Rough road to repaving Main Street

Highway 395 gets a bit rougher when you drive from Minden to Gardnerville.

Highway 395 gets a bit rougher when you drive from Minden to Gardnerville.


You can feel Highway 395 get rougher as you cross from Minden to Gardnerville.

Repaving of Highway 395 through Gardnerville is expected to wait until 2023, at least, as highway officials work out the puzzle of drainage and utilities.

The project would strip pavement to a depth of 2 inches and repave from Waterloo Lane to First Street in Minden.

Predictions that the highway would be repaved this year appear increasingly unlikely to become reality.

“The project involves major hydraulics upgrades in an area of multiple existing utility lines,” State Transportation spokeswoman Meg Ragonese said Tuesday. “Hundreds of right of way permissions will also need to be secured, including for slivers of property where sidewalk and drainage improvements will be made.”

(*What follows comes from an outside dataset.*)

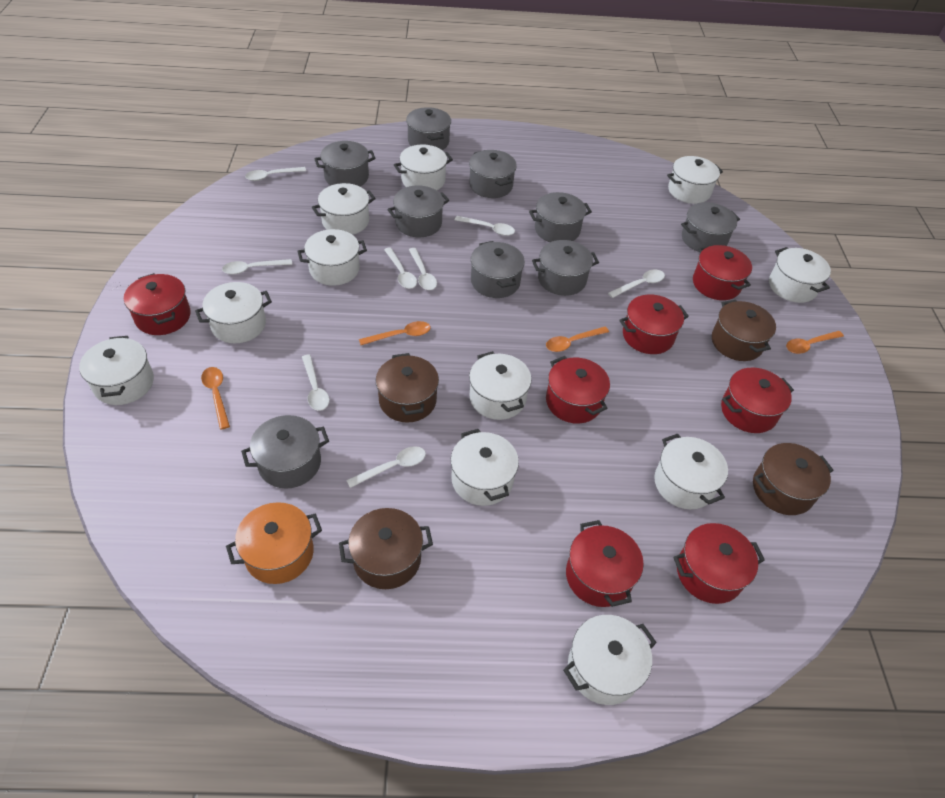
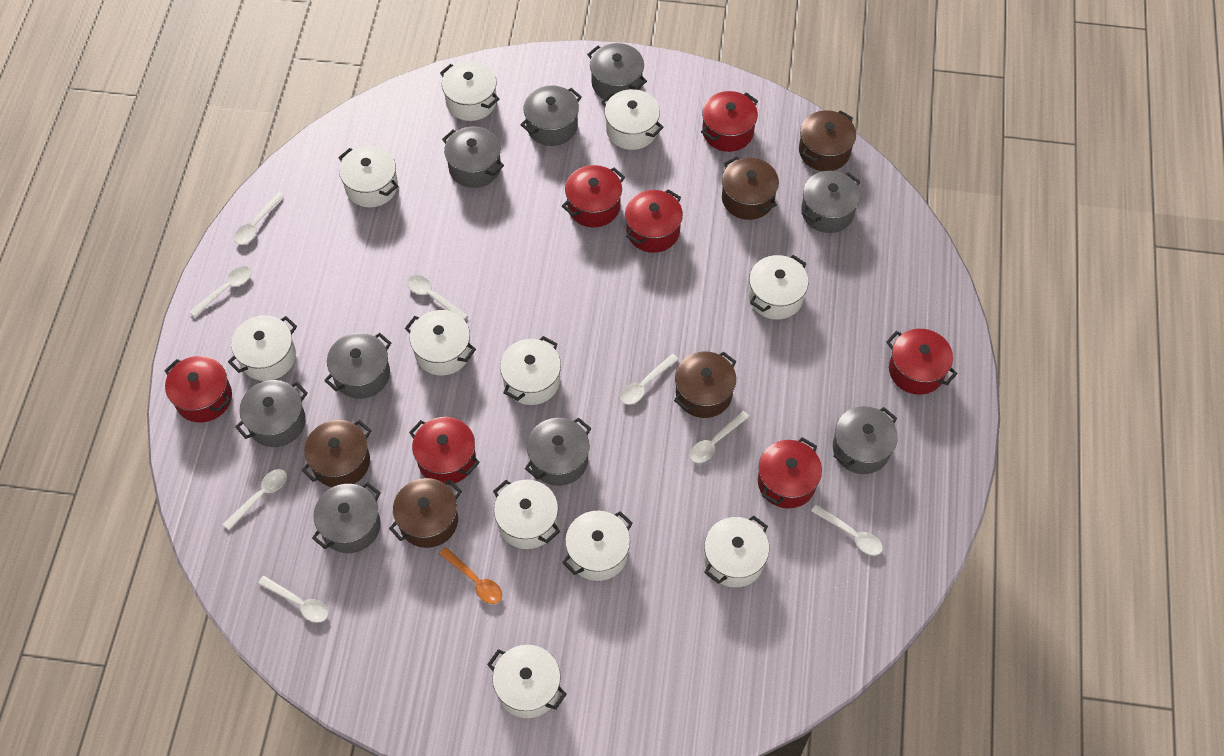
brown pot: 4 -> 5
orange pot: 1 -> 0
orange spoon: 4 -> 1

Ragonese said until all those rights of way are secured, including small sections of neighboring property, as well as relocation of multiple underground utilities, the timing on the project remains uncertain.

The state is also working on a plan to resurface the highway from Mono Avenue to the Carson City line, Ragonese said.

With two neighboring projects, the state proposes a phased plan to ensure there isn’t a severe traffic impact through both towns and the North Valley.

One of the issues is that in some instances Gardnerville’s storm drains are not very deep.

“Continuing coordination with utility providers and local governments will ensure that upcoming utility relocations and local drainage improvements effectively accommodate the future highway reconstruction,” Ragonese said.

The Town of Gardnerville has an improved drainage structure proposed for under the highway at the S Curve, with a large basin installed under Gardnerville Station to help reduce flooding there.

However, until the state is ready to make the connections under the highway that project remains on hold.

Estimated at $6 million, resurfacing the highway that serves at least 20,000 vehicles a day has been in the works for years.

The highway was last repaved in 2003 and proposals to repave it made news in 2019 when county commissioners complained to the state about its condition.

In response, the state repaved the worst spots on the highway in September 2019, but recent snows have resulted in new potholes on the route.